(DOCUMENT PASSAGE)
A triangle has two sides of length 6 and 9. what value could the length of the third side be? check all that apply.

A. 10

B. 7

C. 4

D. 15

E. 2

F. 12

Guest Mar 11, 2019

#2**+2 **

This must pass the Triangle Inequality....thus....

6 + missing side > 9

missing side > 3

Also

6 + 9 > missing side

15 > missing side

So

3 < missing side < 15

So....A, B , C and F are possible answers

CPhill Mar 11, 2019

#3**+1 **

There is a specific theorem thats could help, its called the triangle inequality therom. So you cannot have the third side of your triangle must be greater than the difference of the two other sides. And also smaller than the sum of the two sides so.

If you subtract 9 and 6 you get 3. So E.2 Is off the table. Since it is lower.

If you add 9 and 6 you get 15. So D.15 is off the table. Since it is equal to or greater than the combination of 9 and 6.
(End DOCUMENT PASSAGE)
(RECORDED DATA)
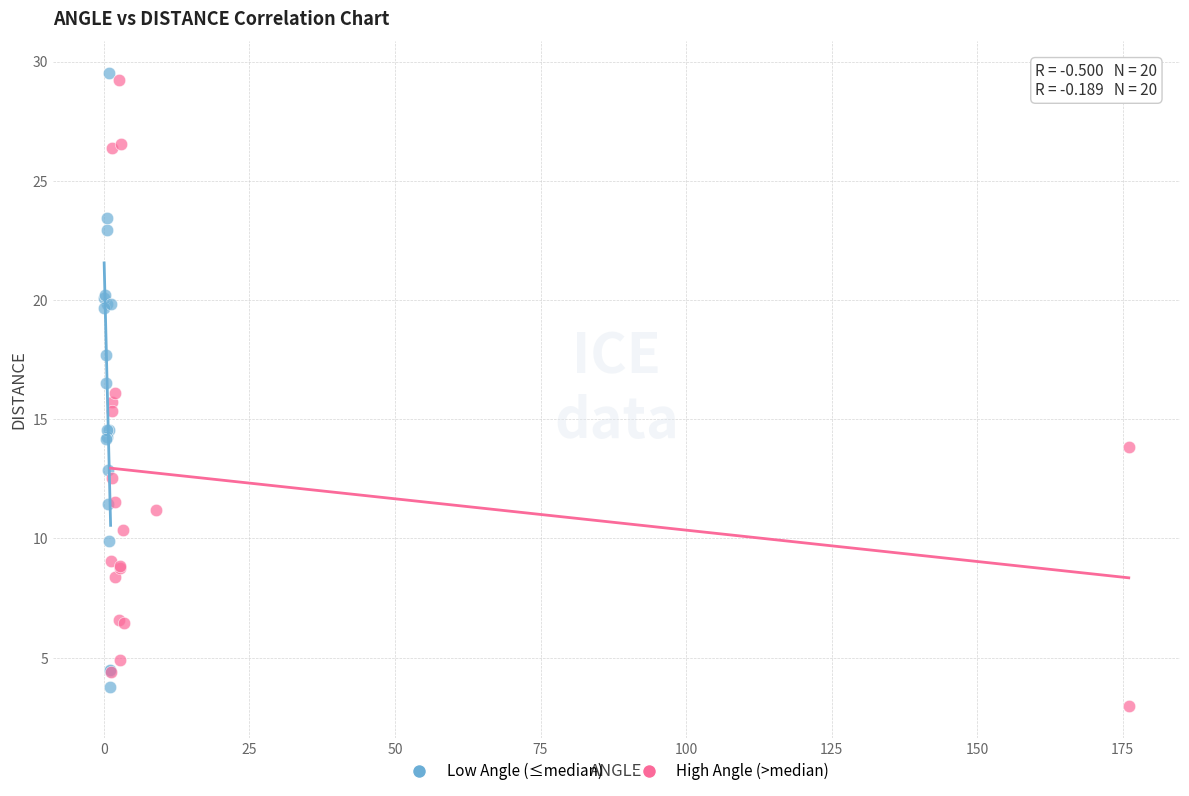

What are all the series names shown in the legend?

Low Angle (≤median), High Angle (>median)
(End RECORDED DATA)
(RECORDED DATA)
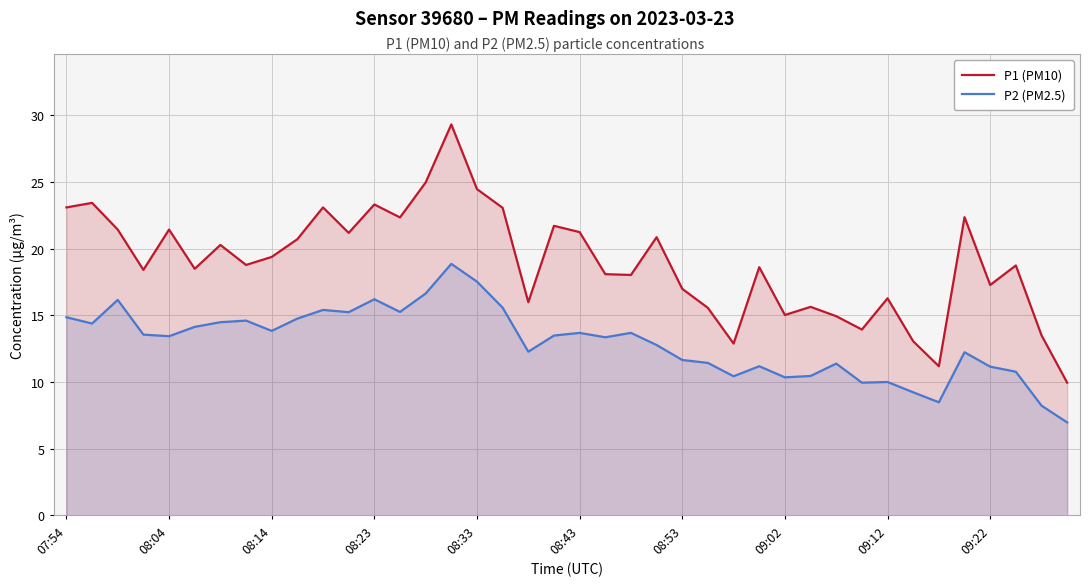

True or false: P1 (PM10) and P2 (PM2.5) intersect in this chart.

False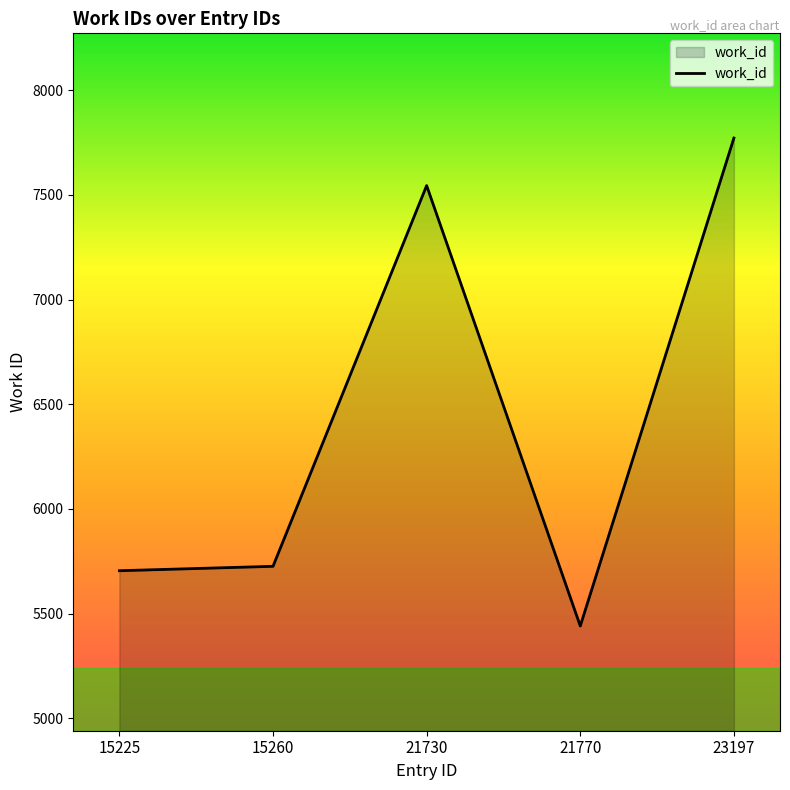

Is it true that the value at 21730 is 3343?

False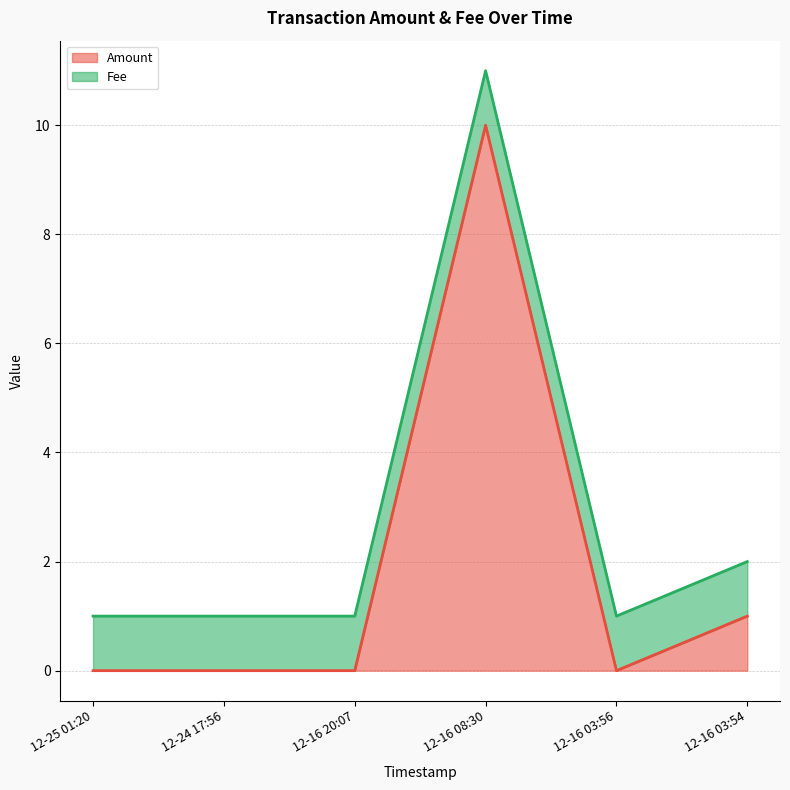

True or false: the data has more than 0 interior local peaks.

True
(End RECORDED DATA)
▶ REQUIRED ACTION 1: In the triangle inequality thread, why is option D ruled out as the length of the third side?
▶ REQUIRED ACTION 2: Go on with the triangle inequality thread from the point where it stops.

▶ REPLY 1: The third side must be smaller than the sum of the other two sides. Since 6 + 9 = 15, a third side of 15 is equal to that sum rather than less than it, so D is off the table.

▶ REPLY 2:
So the answers you have left are A.10, B.7, C.4, F.12. Since they are in between the diference of (9-6) and the addition of (9+6).

Hope this helps ;P

EmeraldWonder Mar 11, 2019

#4**+1 **

Imagine the angle between the two sides to be 1^{o} - the 9" side would extend 3" past the 6" side. Since the answers are __rounded__, the third side could be 3"

Now consider that angle to be 179^{o} - the third side would be 9" plus 6" which is 15"

Mentally view the 9" side swinging in an arc from the 1^{o} position to the 179^{o} position. The third side can be any length between the extremes.

so the answers are between 3" and 15" - therefore 10, 7, 4, 15, and 12.

.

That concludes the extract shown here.